• **TRY IT**: Among the entries below, only the lines starting at the one with "Produtos para Festa Galinha Pintadinha feitos" and ending at the one with "ADICIONAR AO CARRINHO", both included, are to be printed exactly.

• **DATA**:
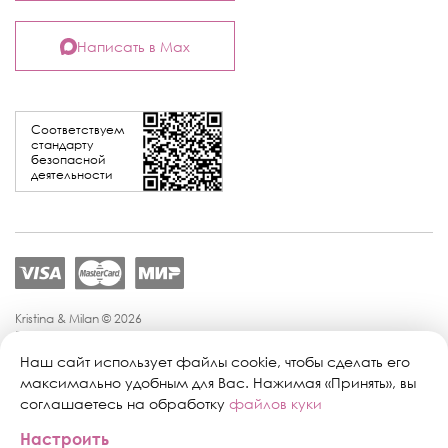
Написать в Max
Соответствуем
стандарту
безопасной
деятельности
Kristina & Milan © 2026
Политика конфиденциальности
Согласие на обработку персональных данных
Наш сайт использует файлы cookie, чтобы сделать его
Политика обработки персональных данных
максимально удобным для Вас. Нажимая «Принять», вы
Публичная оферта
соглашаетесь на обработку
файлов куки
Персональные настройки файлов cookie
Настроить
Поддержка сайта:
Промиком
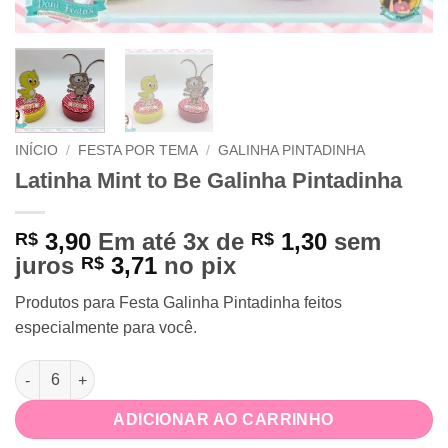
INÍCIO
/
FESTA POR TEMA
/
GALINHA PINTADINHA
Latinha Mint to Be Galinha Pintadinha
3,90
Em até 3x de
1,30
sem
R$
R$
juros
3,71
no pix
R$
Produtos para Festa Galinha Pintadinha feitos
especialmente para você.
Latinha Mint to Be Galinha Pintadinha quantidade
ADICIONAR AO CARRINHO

---

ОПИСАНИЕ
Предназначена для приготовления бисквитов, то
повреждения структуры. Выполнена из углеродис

• **RESPONSE FOR THIS EXERCISE**:
Produtos para Festa Galinha Pintadinha feitos
especialmente para você.
Latinha Mint to Be Galinha Pintadinha quantidade
ADICIONAR AO CARRINHO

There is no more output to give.